According to a Global Youth Survey (GYT) from Bangladesh, a low-income country in Asia, report between 2007 and 2013, the use of tobacco and its products has not decreased. The rationale being no good smoking cessation programs and lack of resources and insufficient policies on tobacco control. This is despite many students (59.9%) expressing the desire to quit smoking if they have proper guidance and tools (World Health Organization, 2015).

Brazil, an upper middle-income country, being a third largest tobacco producing country in the world, has a comprehensive tobacco control policy including restrictions on publicity, ban on smoking in indoor public areas, mandatory pictorial warning labels on cigarette packs and total ban on menthol cigarettes, increase tax and pricing policies. One study showed that increase taxes and price rise have great potential to stimulate cessation and reduces prevalence among the vulnerable population [27-30].
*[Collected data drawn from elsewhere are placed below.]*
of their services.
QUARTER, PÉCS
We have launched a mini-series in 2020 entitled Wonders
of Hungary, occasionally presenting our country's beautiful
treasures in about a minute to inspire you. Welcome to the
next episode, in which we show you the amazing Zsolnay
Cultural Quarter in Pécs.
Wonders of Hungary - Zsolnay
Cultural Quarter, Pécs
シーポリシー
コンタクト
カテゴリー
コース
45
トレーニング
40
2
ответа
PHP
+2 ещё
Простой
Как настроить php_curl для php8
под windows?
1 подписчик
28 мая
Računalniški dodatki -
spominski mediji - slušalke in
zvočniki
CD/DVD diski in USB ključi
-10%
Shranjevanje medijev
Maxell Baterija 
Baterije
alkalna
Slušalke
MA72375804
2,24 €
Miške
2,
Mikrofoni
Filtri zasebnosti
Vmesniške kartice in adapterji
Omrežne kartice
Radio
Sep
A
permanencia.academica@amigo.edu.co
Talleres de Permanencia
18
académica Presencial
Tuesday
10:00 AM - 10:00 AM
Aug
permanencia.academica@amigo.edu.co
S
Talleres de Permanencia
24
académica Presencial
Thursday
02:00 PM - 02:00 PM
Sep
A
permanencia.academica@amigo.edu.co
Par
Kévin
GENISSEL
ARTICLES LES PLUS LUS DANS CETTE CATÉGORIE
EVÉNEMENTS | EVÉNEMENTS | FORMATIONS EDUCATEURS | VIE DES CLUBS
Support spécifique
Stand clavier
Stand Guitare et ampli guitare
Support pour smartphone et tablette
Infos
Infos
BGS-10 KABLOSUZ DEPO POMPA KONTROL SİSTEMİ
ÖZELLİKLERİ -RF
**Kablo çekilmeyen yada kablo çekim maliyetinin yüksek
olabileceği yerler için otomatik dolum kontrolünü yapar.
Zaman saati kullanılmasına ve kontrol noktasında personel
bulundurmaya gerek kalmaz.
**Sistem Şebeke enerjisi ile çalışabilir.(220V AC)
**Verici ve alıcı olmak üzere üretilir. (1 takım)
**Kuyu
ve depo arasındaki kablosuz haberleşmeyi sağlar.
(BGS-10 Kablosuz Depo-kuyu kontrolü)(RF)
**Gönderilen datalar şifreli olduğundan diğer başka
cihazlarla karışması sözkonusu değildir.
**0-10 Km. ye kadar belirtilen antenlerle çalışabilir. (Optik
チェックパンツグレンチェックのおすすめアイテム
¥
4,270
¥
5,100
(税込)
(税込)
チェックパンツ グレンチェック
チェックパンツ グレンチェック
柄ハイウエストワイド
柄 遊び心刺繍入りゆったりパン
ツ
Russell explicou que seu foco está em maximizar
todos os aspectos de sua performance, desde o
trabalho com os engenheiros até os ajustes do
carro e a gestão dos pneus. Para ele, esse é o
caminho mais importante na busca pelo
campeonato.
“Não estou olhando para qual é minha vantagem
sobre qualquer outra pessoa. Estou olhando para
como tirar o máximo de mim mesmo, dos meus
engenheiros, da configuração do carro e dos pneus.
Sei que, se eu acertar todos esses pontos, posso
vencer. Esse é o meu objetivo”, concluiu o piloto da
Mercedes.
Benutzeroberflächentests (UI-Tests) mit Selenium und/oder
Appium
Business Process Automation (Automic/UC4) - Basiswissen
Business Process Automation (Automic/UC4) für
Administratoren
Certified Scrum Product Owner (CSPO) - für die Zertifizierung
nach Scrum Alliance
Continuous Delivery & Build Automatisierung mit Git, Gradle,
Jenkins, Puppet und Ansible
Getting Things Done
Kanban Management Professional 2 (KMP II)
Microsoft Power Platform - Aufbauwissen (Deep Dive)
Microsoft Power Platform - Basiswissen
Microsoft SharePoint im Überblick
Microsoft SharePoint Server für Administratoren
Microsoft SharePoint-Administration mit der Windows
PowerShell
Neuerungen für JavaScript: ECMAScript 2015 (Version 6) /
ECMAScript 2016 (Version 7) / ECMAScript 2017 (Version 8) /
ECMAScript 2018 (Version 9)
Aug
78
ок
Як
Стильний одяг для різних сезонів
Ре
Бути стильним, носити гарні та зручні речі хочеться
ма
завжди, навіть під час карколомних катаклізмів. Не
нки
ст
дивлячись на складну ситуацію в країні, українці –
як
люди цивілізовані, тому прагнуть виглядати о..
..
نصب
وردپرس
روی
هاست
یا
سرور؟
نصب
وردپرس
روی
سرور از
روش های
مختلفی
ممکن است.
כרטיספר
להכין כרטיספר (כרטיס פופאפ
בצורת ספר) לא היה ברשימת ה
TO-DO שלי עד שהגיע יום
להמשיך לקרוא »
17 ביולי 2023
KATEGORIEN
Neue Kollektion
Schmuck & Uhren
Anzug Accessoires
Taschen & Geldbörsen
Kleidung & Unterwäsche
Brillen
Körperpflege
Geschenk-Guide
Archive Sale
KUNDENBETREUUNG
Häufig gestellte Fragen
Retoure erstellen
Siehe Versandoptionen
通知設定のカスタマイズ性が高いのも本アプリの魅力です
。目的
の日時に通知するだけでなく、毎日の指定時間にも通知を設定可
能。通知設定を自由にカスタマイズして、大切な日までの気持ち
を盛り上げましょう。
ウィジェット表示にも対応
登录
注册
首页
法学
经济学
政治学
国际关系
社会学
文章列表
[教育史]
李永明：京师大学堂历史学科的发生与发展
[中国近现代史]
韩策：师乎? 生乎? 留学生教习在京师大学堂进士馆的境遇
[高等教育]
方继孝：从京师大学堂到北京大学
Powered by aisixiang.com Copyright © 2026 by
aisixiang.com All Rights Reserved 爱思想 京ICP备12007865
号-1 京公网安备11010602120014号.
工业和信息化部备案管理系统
This review suggests, the trends of smoking habits and smoking cessation intervention strategies differ from region to region when viewed from an international perspective. This highlights the necessity for the improvement of new methods that prevent people from starting to smoke, motivate to quit smoking and sustain long-term cessation. Further, we suggest exploring how to change more smokers to try quitting and to choose the most appropriate evidence-based practical approach and to try more frequently. If appropriate and applicable, poly pharmacotherapy should be offered for a prolonged period since relapse is more common. Cessation programs must be custom-made to focus on the envisioned audience rather than just providing information. It is observed by many that e-cigarette to be harmless than traditional cigarettes, still a lot of the devices contain nicotine and inhaling their vapors exposes users to toxic substances, including lead, cadmium, and nickel, heavy metals that linked with significant health problems [22]. In developing countries due to lack of infrastructure, and funds are the major drawback towards the success of smoking control and smoking cessation, rich countries should extend help in the implementation of intervention programs. Additionally, countries can also contribute by strictly implementing taxation on cigarettes and increase the price of tobacco and tobacco products in general. Future research should be directed to assess whether increasing the number of quitting attempts would positively impact smoking cessation.